El caso es que en España no se ha regulado ese secreto y, en consecuencia, el juez español, por mucho que le pese, está ligado de forma estricta y rigurosa a la protección de su contenido constitucional mínimo, que obviamente es el de que el periodista goza del derecho fundamental a guardar secreto sobre sus fuentes de información incluso ante la autoridad judicial, que no podrá procesarlo ni sancionarlo por su silencio.

Sólo en casos de peligro inminente

La autoridad judicial sólo podrá limitar (que no negar) ese secreto siempre de forma motivada y para la protección justificada de otros intereses, bienes y derechos constitucionales que se enfrenten a un peligro real, inmediato e irreparable de ser gravemente lesionados, y siempre, claro está, que no haya otro medio para su protección que no pase por violar el secreto periodístico.

¿Qué ha hecho el juez del caso Cursach? Pues lo que siempre se hace en estos casos, coger un atajo con la excusa de que… bueno, en realidad, en este caso ni sabemos cuál es la excusa porque su señoría no ha considerado necesario motivar su auto (y la motivación que permanece ignota para los afectados no es motivación) por el cual ordena la incautación de diversos aparatos con el objeto de violentar el secreto periodístico.

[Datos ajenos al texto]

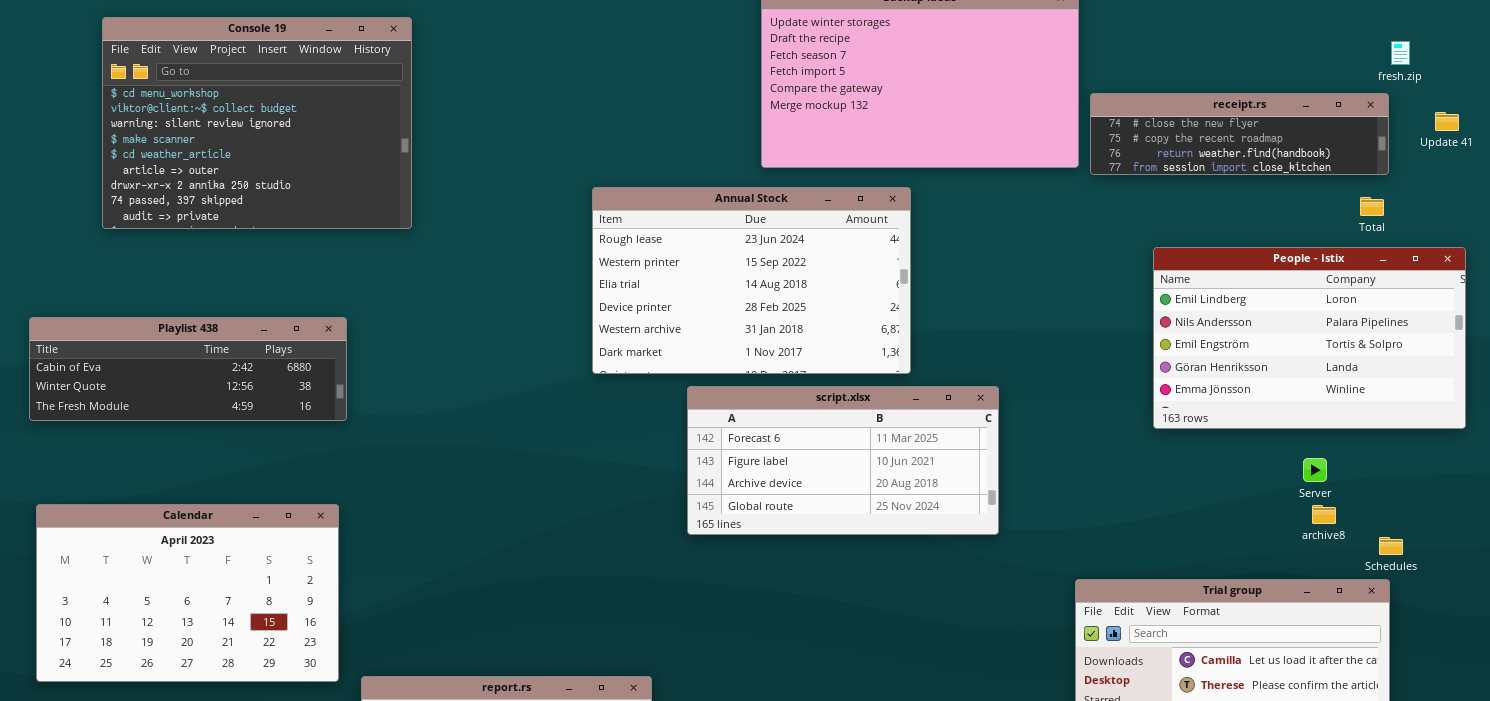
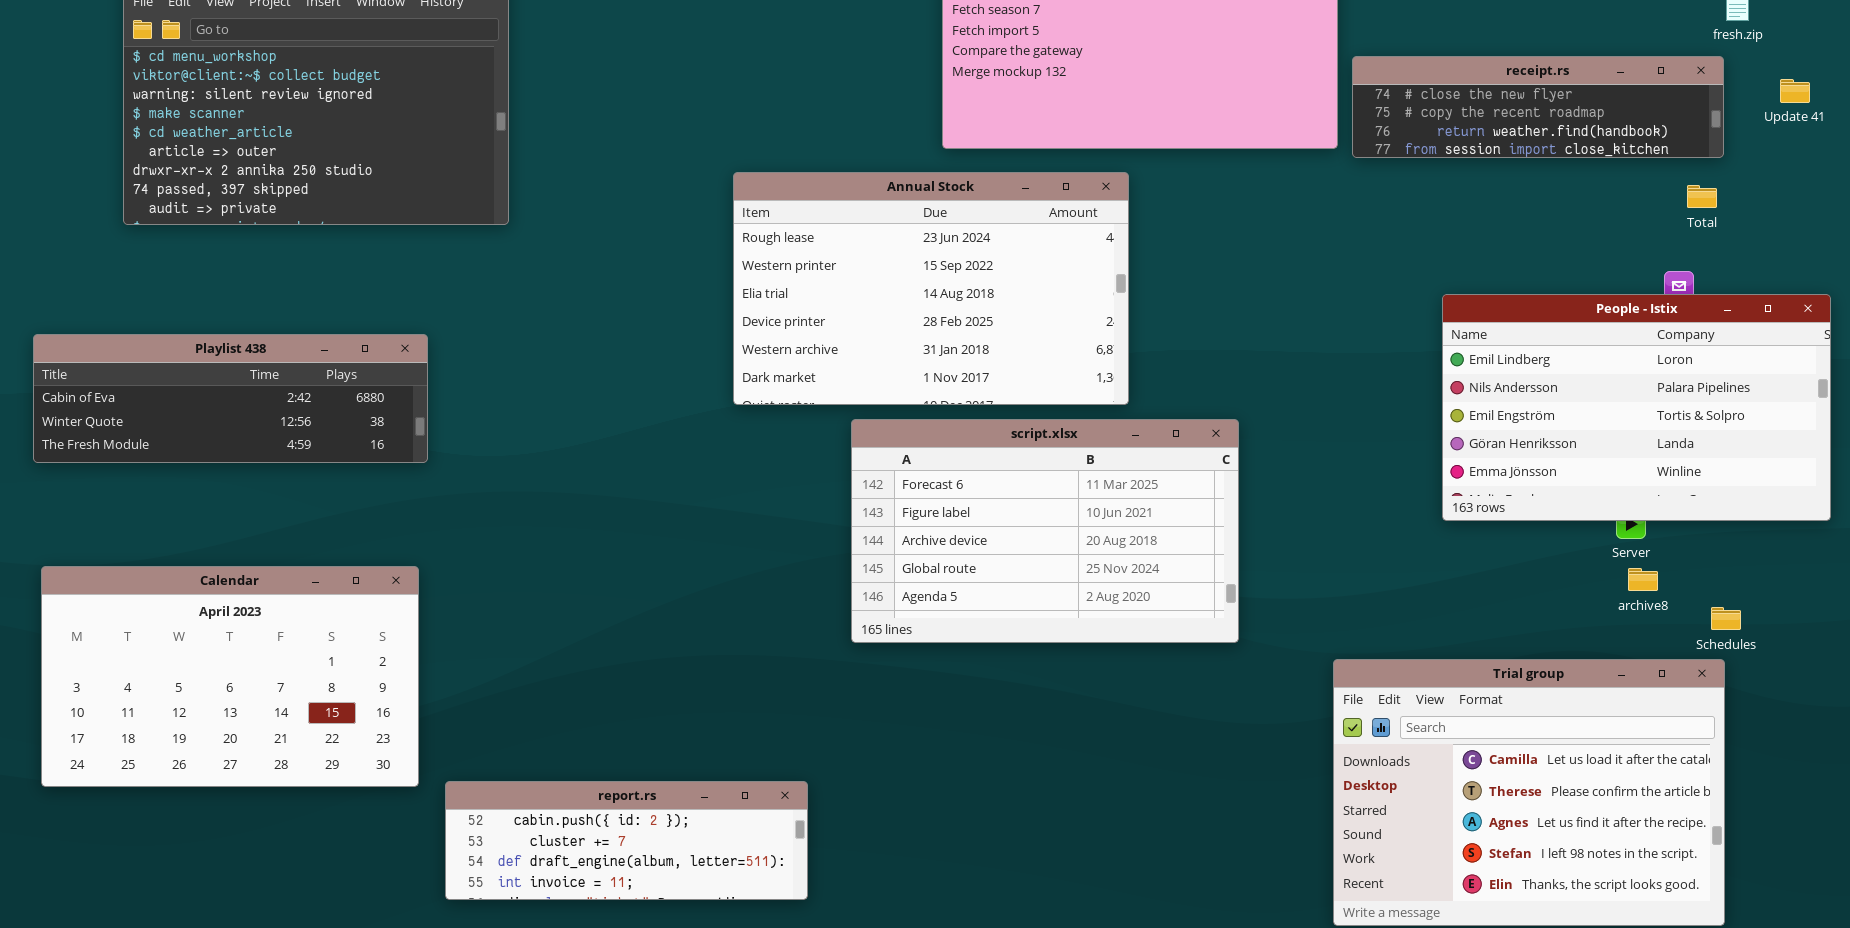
People - Istix: [1153,247,1466,429] -> [1442,294,1831,521], moved
script.xlsx: [687,386,999,535] -> [851,419,1239,643], resized

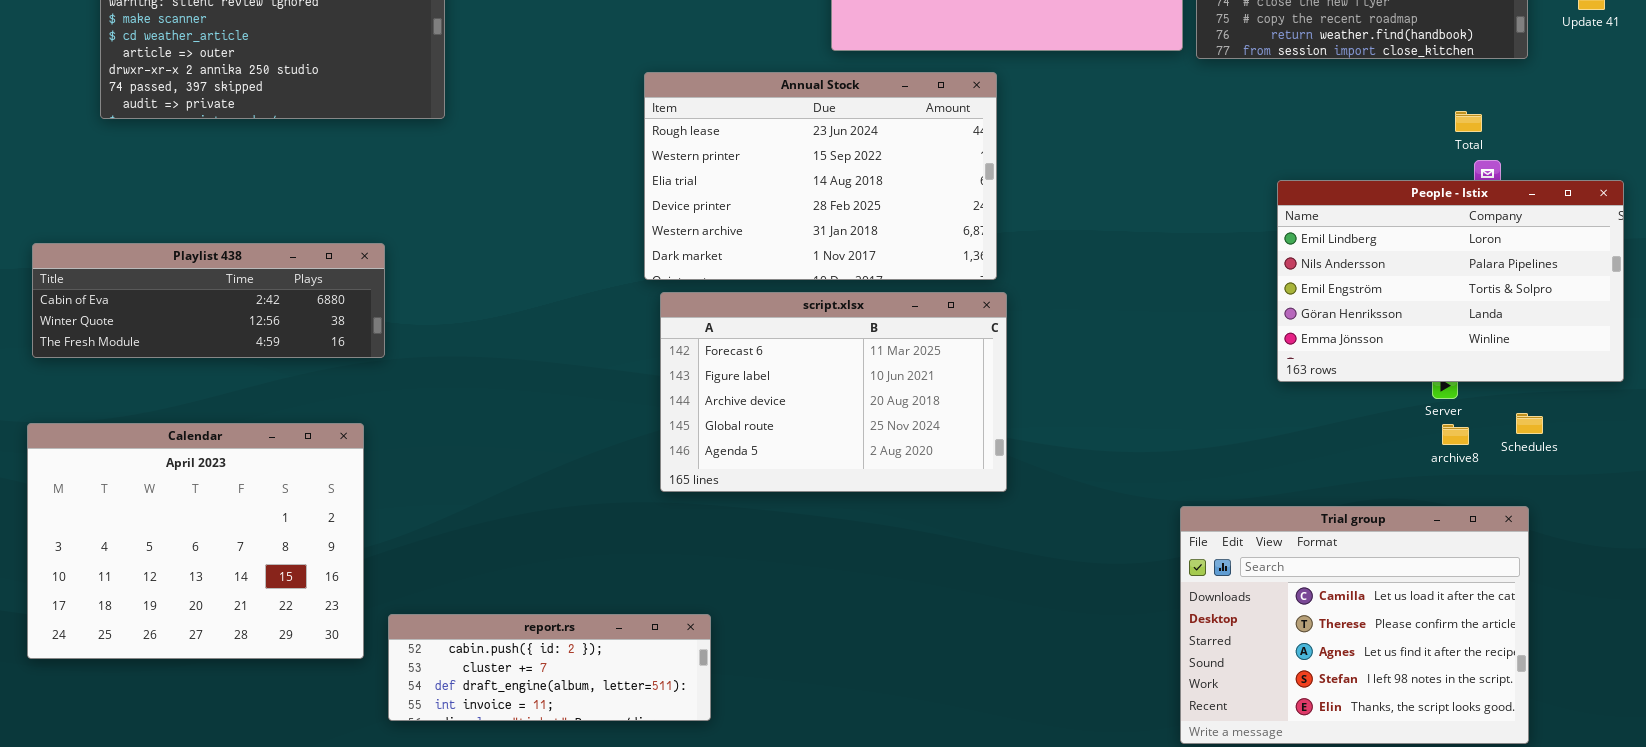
Total: [1687,185,1717,208] -> [1455,111,1482,132], moved
Playlist 438: [33,334,428,463] -> [32,243,385,358], moved
script.xlsx: [851,419,1239,643] -> [660,292,1007,492], moved
Calendar: [41,566,419,787] -> [27,423,364,659], resized
Schedules: [1711,607,1741,630] -> [1516,413,1543,434], moved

¿Para qué? En casos como este a uno le cuesta mucho seguir explicando en las aulas que la función del juez en cualquier procedimiento es garantizar en todo caso y bajo toda circunstancia los derechos fundamentales de los involucrados en un proceso judicial.

El Tribunal Constitucional lo ha repetido hasta la saciedad y muy particularmente para el caso de los jueces penales a los que siempre les ha dicho que lo difícil de su tarea indagatoria es que deben desempeñarla garantizando, pese a quien pese, los derechos constitucionales de aquellos a los que investigan. Pero también debe preservar los derechos fundamentales de todos aquellos que comprometa en las investigaciones.

La calle de en medio

Seguramente le habrá llegado la petición de una policía judicial harta de filtraciones y de que se ponga en solfa su profesionalidad e imparcialidad en un caso tenebroso en el que varios agentes de policía parecen estar implicados. Y el juez, seguramente más harto que los policías, ha tirado por la calle de en medio. Prefiero pensar esto, y no que este juez no tiene ni idea de derecho constitucional básico ni de teoría general de los derechos fundamentales, ni de la doctrina constitucional sobre libertad de información.

Porque, si es el caso, y a la vista de las últimas tendencias jurisprudenciales en la materia, la falta de formación y conocimiento es francamente preocupante. Pero este es otro tema, el de la formación de nuestros jueces, que no es momento de abordar ahora.

El juez, cuando recibió esa petición policial, tenía que haber preguntado qué vida corría peligro cierto e inminente si no se conocía el origen de las filtraciones a la prensa del curso de las investigaciones, qué aspectos esenciales del procedimiento se podían poner seria y gravemente en riesgo, o qué derechos constitucionales de terceros estaban amenazados.

¿Necesidad imperiosa?

No parece que la identificación de la persona que filtraba a la prensa las diligencias de investigación responda a ninguna de esas “necesidades imperiosas” capaces de justificar algo tan grave como vulnerar la libertad de información de los periodistas, y, en consecuencia de nosotros, los ciudadanos. Y a pesar de que éste hubiese debido de ser su obrar, algo elemental si se sabe algo de derecho constitucional, a su señoría no se le ocurrió mejor cosa que ordenar la incautación de móviles y ordenadores de los periodistas sin aducir ningún motivo para semejante y gravísima decisión.

No hay atajos en los procesos judiciales de un Estado constitucional democrático. Ese es el coste de vivir en una comunidad civilizada.

Algunos dirán que, entonces, los malos pueden ganar. En este caso ni siquiera se trataba de luchar contra los malos, lo que lo hace más grave aún si cabe. De lo que se trata es de que los buenos debemos esforzarnos más para que los malos no ganen. Y si lo hacemos usando los mismos atajos que los malos, no nos distinguiremos de ellos.

Parafraseando a Burke, para que los malos triunfen sólo hace falta que los hombres buenos no hagan bien su trabajo. Y, aquí, hacer bien el trabajo judicial no pasaba por violar el secreto periodístico.